Reading text START
A year and a half ago, I ripped out a quinoa burger recipe from Bon Appetit. It sounded tasty, calling for grated zucchini and meaty mushrooms for depth of flavor, and smart, too: roasted and mashed sweet potato would act as a binder, precluding the need for eggs.
Ingredients turn to assembly in a pretty short amount of time!Photo by Alexandra Stafford
I’ve intended to make these burgers many times since spotting the recipe, but ironically it’s the recipe’s clever eggless binder that’s held me up—I never can remember to budget in 45 minutes of sweet potato–roasting time. One day I will, but in the meantime, I’ve been taking a shortcut, borrowed from an old Cannelle et Vanille recipe for quinoa and sweet potato cakes, which calls for grating a sweet potato, then cooking the shreds for three minutes.
The BA-CV combined recipe come together very quickly: As the quinoa cooks, sweet potato wedges and cremini mushrooms pass through the shredder attachment of a food processor, then get sautéed with a minced shallot or onion. Once the quinoa is cooked, which takes no more than 20 minutes, it mixes with the vegetables, grated Parmigiano Reggiano, minced parsley or cilantro, bread crumbs, and eggs. The patties fry stovetop for three minutes a side. To up the veggie factor, I’ve been smearing hamburger buns with mashed avocado and topping the patties with quick-pickled onions and sprouts or greens.
Reading text END
* Action item A:
Answer these from the quinoa burger text:
(i) Which publication did the quinoa burger recipe come from?
(ii) How much roasting time does the sweet potato binder need?
(iii) How long do the patties fry on each side?
* Action item B:
Edit the records below, replacing "Meer lezen" with "Lees verder" and changing nothing else. Leave the pictures out of your answer.
Provided information START
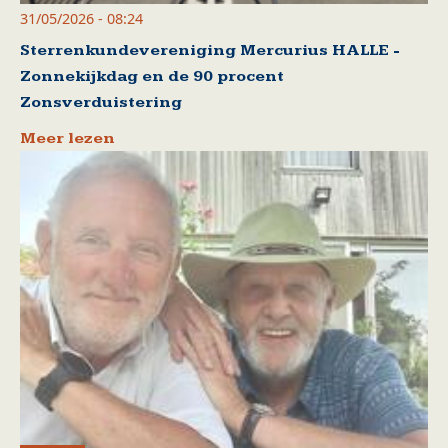
31/05/2026 - 08:24
Sterrenkundevereniging Mercurius HALLE -
Zonnekijkdag en de 90 procent
Zonsverduistering
Meer lezen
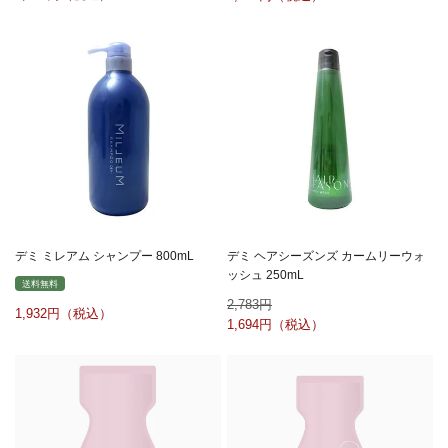
デミ ミレアム シャンプー 800mL
デミ ヘアシーズンズ カームリーウォ
ッシュ 250mL
送料無料
2,783
1,932
1,694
Provided information END
* Written answer A:
(i) Bon Appetit
(ii) 45 minutes
(iii) Three minutes

* Written answer B:
31/05/2026 - 08:24
Sterrenkundevereniging Mercurius HALLE -
Zonnekijkdag en de 90 procent
Zonsverduistering
Lees verder
デミ ミレアム シャンプー 800mL
デミ ヘアシーズンズ カームリーウォ
ッシュ 250mL
送料無料
2,783
1,932
1,694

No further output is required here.